A COMPARISON OF ONE- AND TWO-SIDED KRYLOV–ARNOLDI PROJECTION METHODS FOR FULLY COUPLED, DAMPED STRUCTURAL-ACOUSTIC ANALYSIS

Abstract

The two-sided second-order Arnoldi algorithm is used to generate a reduced order model of two test cases of fully coupled, acoustic interior cavities, backed by flexible structural systems with damping. The reduced order model is obtained by applying a Galerkin–Petrov projection of the coupled system matrices, from a higher dimensional subspace to a lower dimensional subspace, whilst preserving the low frequency moments of the coupled system. The basis vectors for projection are computed efficiently using a two-sided second-order Arnoldi algorithm, which generates an orthogonal basis for the second-order Krylov subspace containing moments of the original higher dimensional system. The first model is an ABAQUS benchmark problem: a 2D, point loaded, water filled cavity.

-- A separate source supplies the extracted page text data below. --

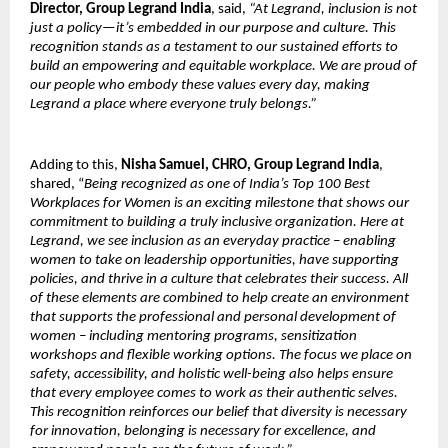
Director, Group Legrand India
, said,
“At Legrand, inclusion is not
just a policy—it’s embedded in our purpose and culture. This
recognition stands as a testament to our sustained efforts to
build an empowering and equitable workplace. We are proud of
our people who embody these values every day, making
Legrand a place where everyone truly belongs.”
Adding to this,
Nisha Samuel, CHRO, Group Legrand India
,
shared, “
Being recognized as one of India’s Top 100 Best
Workplaces for Women is an exciting milestone that shows our
commitment to building a truly inclusive organization. Here at
Legrand, we see inclusion as an everyday practice – enabling
women to take on leadership opportunities, have supporting
policies, and thrive in a culture that celebrates their success. All
of these elements are combined to help create an environment
that supports the professional and personal development of
women – including mentoring programs, sensitization
workshops and flexible working options. The focus we place on
safety, accessibility, and holistic well-being also helps ensure
that every employee comes to work as their authentic selves.
This recognition reinforces our belief that diversity is necessary
for innovation, belonging is necessary for excellence, and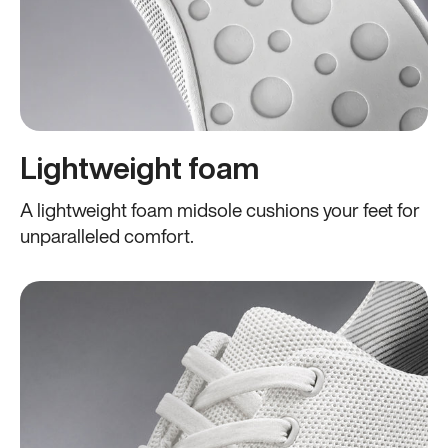
Lightweight foam
A lightweight foam midsole cushions your feet for
unparalleled comfort.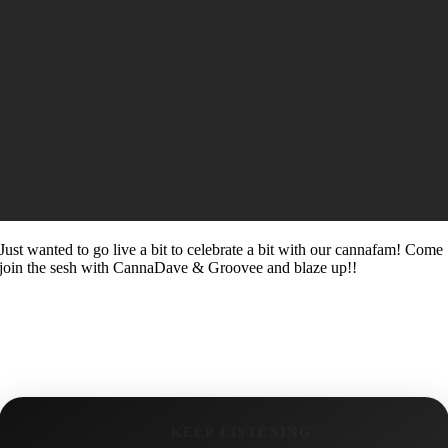
Just wanted to go live a bit to celebrate a bit with our cannafam! Come
join the sesh with CannaDave & Groovee and blaze up!!
KEEP LISTENING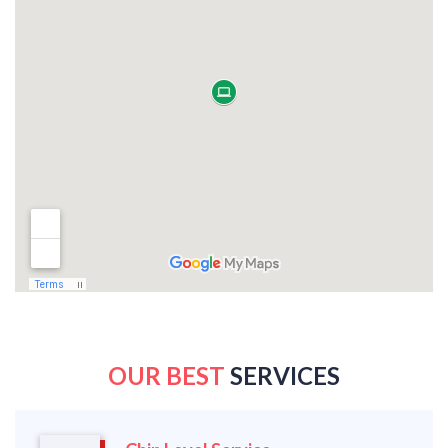
OUR BEST
SERVICES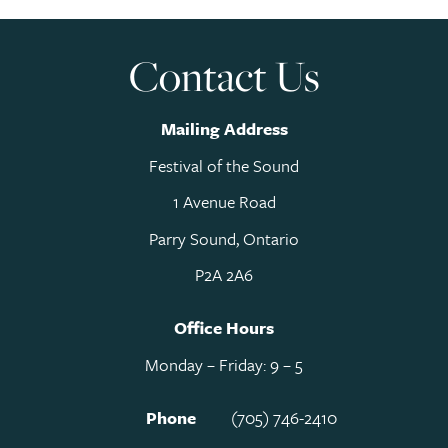
Contact Us
Mailing Address
Festival of the Sound
1 Avenue Road
Parry Sound, Ontario
P2A 2A6
Office Hours
Monday – Friday: 9 – 5
Phone
(705) 746-2410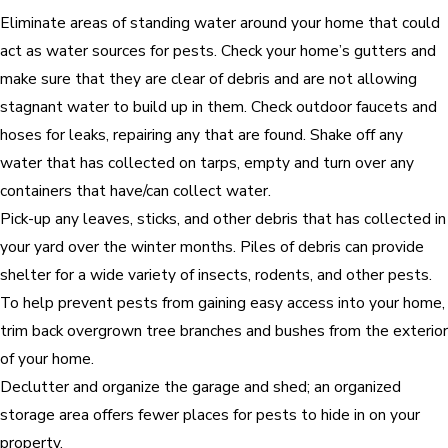
Eliminate areas of standing water around your home that could
act as water sources for pests. Check your home’s gutters and
make sure that they are clear of debris and are not allowing
stagnant water to build up in them. Check outdoor faucets and
hoses for leaks, repairing any that are found. Shake off any
water that has collected on tarps, empty and turn over any
containers that have/can collect water.
Pick-up any leaves, sticks, and other debris that has collected in
your yard over the winter months. Piles of debris can provide
shelter for a wide variety of insects, rodents, and other pests.
To help prevent pests from gaining easy access into your home,
trim back overgrown tree branches and bushes from the exterior
of your home.
Declutter and organize the garage and shed; an organized
storage area offers fewer places for pests to hide in on your
property.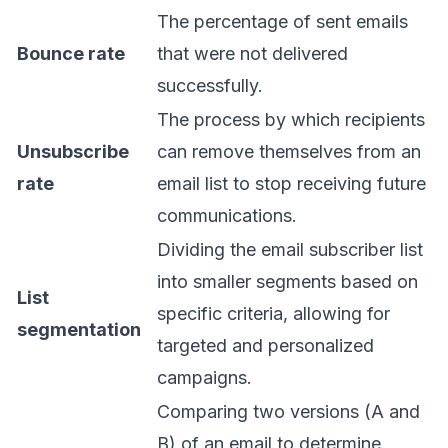
The percentage of sent emails
Bounce rate
that were not delivered
successfully.
The process by which recipients
Unsubscribe
can remove themselves from an
rate
email list to stop receiving future
communications.
Dividing the email subscriber list
into smaller segments based on
List
specific criteria, allowing for
segmentation
targeted and personalized
campaigns.
Comparing two versions (A and
B) of an email to determine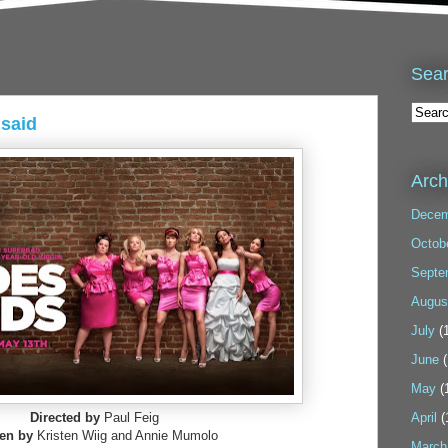
Sea
said
Arch
Decem
Octob
Septe
Augus
July
(1
June
(
May
(
Directed by
Paul Feig
April
(
ten by
Kristen Wiig and Annie Mumolo
March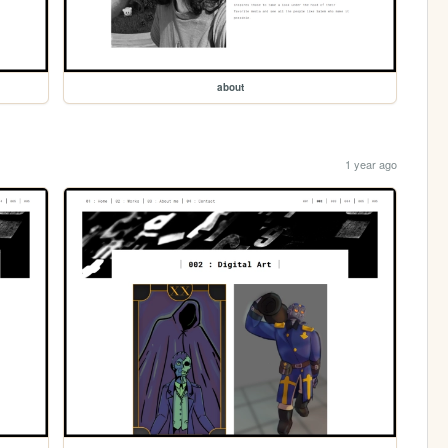
about
1 year ago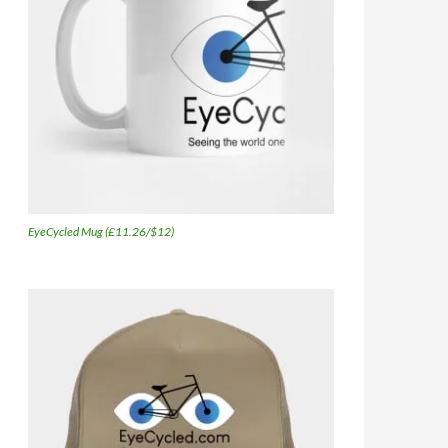
EyeCycled Mug (£11.26/$12)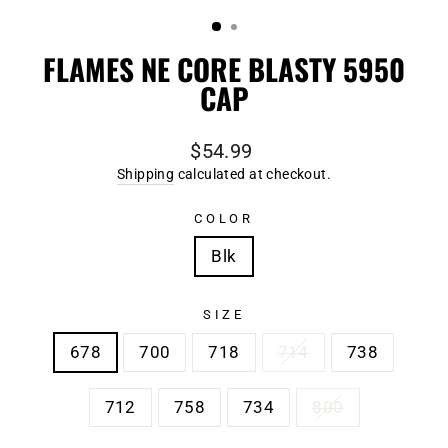
(ESC)
FLAMES NE CORE BLASTY 5950
CAP
Regular
$54.99
price
Shipping
calculated at checkout.
COLOR
Blk
SIZE
678
700
718
714
738
712
758
734
800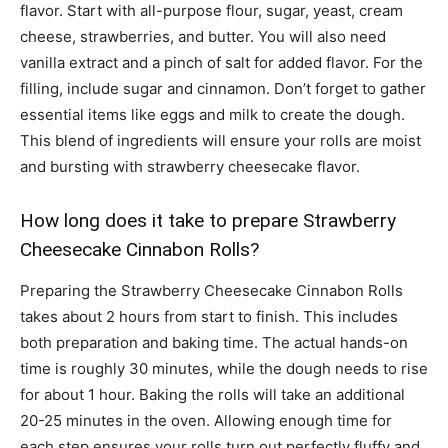
flavor. Start with all-purpose flour, sugar, yeast, cream
cheese, strawberries, and butter. You will also need
vanilla extract and a pinch of salt for added flavor. For the
filling, include sugar and cinnamon. Don’t forget to gather
essential items like eggs and milk to create the dough.
This blend of ingredients will ensure your rolls are moist
and bursting with strawberry cheesecake flavor.
How long does it take to prepare Strawberry
Cheesecake Cinnabon Rolls?
Preparing the Strawberry Cheesecake Cinnabon Rolls
takes about 2 hours from start to finish. This includes
both preparation and baking time. The actual hands-on
time is roughly 30 minutes, while the dough needs to rise
for about 1 hour. Baking the rolls will take an additional
20-25 minutes in the oven. Allowing enough time for
each step ensures your rolls turn out perfectly fluffy and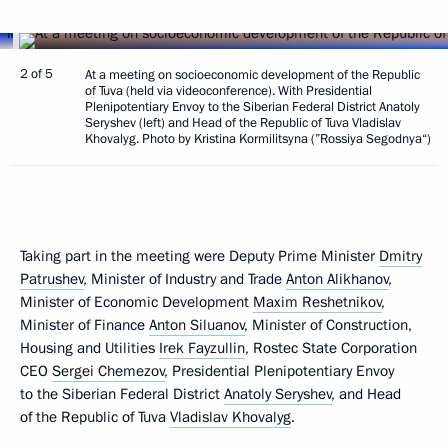
2 of 5
At a meeting on socioeconomic development of the Republic
of Tuva (held via videoconference). With Presidential
Plenipotentiary Envoy to the Siberian Federal District Anatoly
Seryshev (left) and Head of the Republic of Tuva Vladislav
Khovalyg. Photo by Kristina Kormilitsyna (”Rossiya Segodnya“)
Taking part in the meeting were Deputy Prime Minister
Dmitry
Patrushev
, Minister of Industry and Trade
Anton Alikhanov
,
Minister of Economic Development
Maxim Reshetnikov
,
Minister of Finance
Anton Siluanov
, Minister of Construction,
Housing and Utilities
Irek Fayzullin
, Rostec State Corporation
CEO
Sergei Chemezov
, Presidential Plenipotentiary Envoy
to the Siberian Federal District
Anatoly Seryshev
, and Head
of the Republic of Tuva
Vladislav Khovalyg
.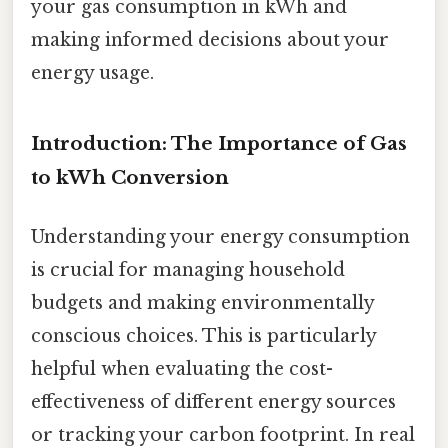
your gas consumption in kWh and
making informed decisions about your
energy usage.
Introduction: The Importance of Gas
to kWh Conversion
Understanding your energy consumption
is crucial for managing household
budgets and making environmentally
conscious choices. This is particularly
helpful when evaluating the cost-
effectiveness of different energy sources
or tracking your carbon footprint. In real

The second model is a cylindrical air-filled cavity, with clamped ends and a load normal to its curved surface. The computational efficiency, error and convergence are analyzed, and the two-sided second-order Arnoldi method shows better efficiency and performance than the one-sided Arnoldi technique, whilst also preserving the second-order structure of the original problem.